Your witness to love is key to transforming our church into a community that welcomes all people and recognizes God's work in all loving relationships. Last Sunday, you showed our parish that you were ok being gay, married, and Catholic. Your participation in worship showed that your conscience is clean before God. Your comfort with each other and other believers was a sign that you, with all LGBT believers, are an integral part of the body of Christ. It was good for the church that you came to Mass. Your participation and presence were transformative.

The Catholic Church is an institution that changes slowly--often agonizingly so. The church's timeline stretches across millenia, and its responses to social changes are frequently measured by decades, or even centuries. In the meantime, lives rapidly pass by and suffer from the tradition's intransigence. Today, LGBT Catholics lose their faith and are forgotten by the pastors charged with their care. Marriages are devalued by an institution embedded in modes of thought from centuries past. The gifts that LGBT couples bring to the church go unrecognized. LGBT believers suffer because church leadership refuses to acknowledge, or even dialogue with, the signs of the times.

In spite of the spiritual harm that parts of the Catholic Church commit against LGBT believers, there are signs of hope. LGBT Catholics continue to attend and be involved in local parishes. These believers live out true Catholic faith, which Hebrews 11:1 describes as "the assurance of things hoped for, the conviction of things not seen." The church is broken, but LGBT Catholics have faith that God is working to fix it. The presence of LGBT Catholics in parishes testifies to God's grace working to bring the church to conversion. God never gives up on sinners, or sinful religious communities. As more and more LGBT Catholics are public about their sexual orientation and Catholic faith, the church realizes that LGBT individuals are a gift, rather than a threat, to the body of faith.
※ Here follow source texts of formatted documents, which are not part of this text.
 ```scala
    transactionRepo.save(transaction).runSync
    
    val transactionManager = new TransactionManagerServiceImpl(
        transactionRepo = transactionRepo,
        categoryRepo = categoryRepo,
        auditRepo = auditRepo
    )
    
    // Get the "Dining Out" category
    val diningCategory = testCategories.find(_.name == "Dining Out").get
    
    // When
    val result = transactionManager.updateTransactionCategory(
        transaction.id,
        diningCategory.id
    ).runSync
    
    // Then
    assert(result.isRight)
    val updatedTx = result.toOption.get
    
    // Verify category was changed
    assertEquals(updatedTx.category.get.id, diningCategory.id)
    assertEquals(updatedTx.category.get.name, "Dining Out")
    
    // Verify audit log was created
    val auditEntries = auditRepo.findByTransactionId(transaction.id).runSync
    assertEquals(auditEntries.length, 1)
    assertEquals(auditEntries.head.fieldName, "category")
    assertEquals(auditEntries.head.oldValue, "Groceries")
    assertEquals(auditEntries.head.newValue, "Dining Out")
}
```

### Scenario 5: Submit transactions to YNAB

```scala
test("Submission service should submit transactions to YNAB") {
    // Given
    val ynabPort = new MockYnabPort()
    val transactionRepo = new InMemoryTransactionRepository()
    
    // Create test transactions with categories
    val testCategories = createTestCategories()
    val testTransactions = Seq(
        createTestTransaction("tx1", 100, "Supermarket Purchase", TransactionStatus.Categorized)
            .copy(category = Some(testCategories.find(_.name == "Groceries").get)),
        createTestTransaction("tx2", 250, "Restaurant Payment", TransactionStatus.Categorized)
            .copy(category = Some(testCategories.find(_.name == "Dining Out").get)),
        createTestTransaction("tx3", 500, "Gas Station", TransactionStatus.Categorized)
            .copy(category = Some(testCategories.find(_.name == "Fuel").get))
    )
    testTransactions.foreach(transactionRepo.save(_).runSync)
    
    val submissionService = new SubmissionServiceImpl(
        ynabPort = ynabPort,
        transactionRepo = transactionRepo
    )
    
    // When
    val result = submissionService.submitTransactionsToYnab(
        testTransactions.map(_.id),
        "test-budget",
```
In local parishes, more and more priests and ministers are moved by God to reach out to the LGBT community. In New York City, nearly a dozen LGBT friendly parishes and ministries work to heal the hurt caused by the church in the past. Pope Francis, perhaps more than anyone else, has advocated for pastoral work that reaches out to heal those who are spiritually wounded. He has called for a church that acts as a "field hospital after battle" by going outside itself to meet people where they are at and learning from the ways that is has failed to act as an agent of healing in the past.

In conclusion, I want to thank you both on behalf of all LGBT Catholics. Thank you for your witness to same-sex love. Thank you for coming to church and being you. Thank you for looking beyond the pain you have experienced and becoming a source of healing. Your love for each other and other believers is a share in the love of God, which, in the words of 1 Corinthians 13:7, "bears all things, believes all things, hopes all things, endures all things." This love is not passive, but works to change the world for the better. Your love, with God's love, is transformative for the church. Please keep your love coming.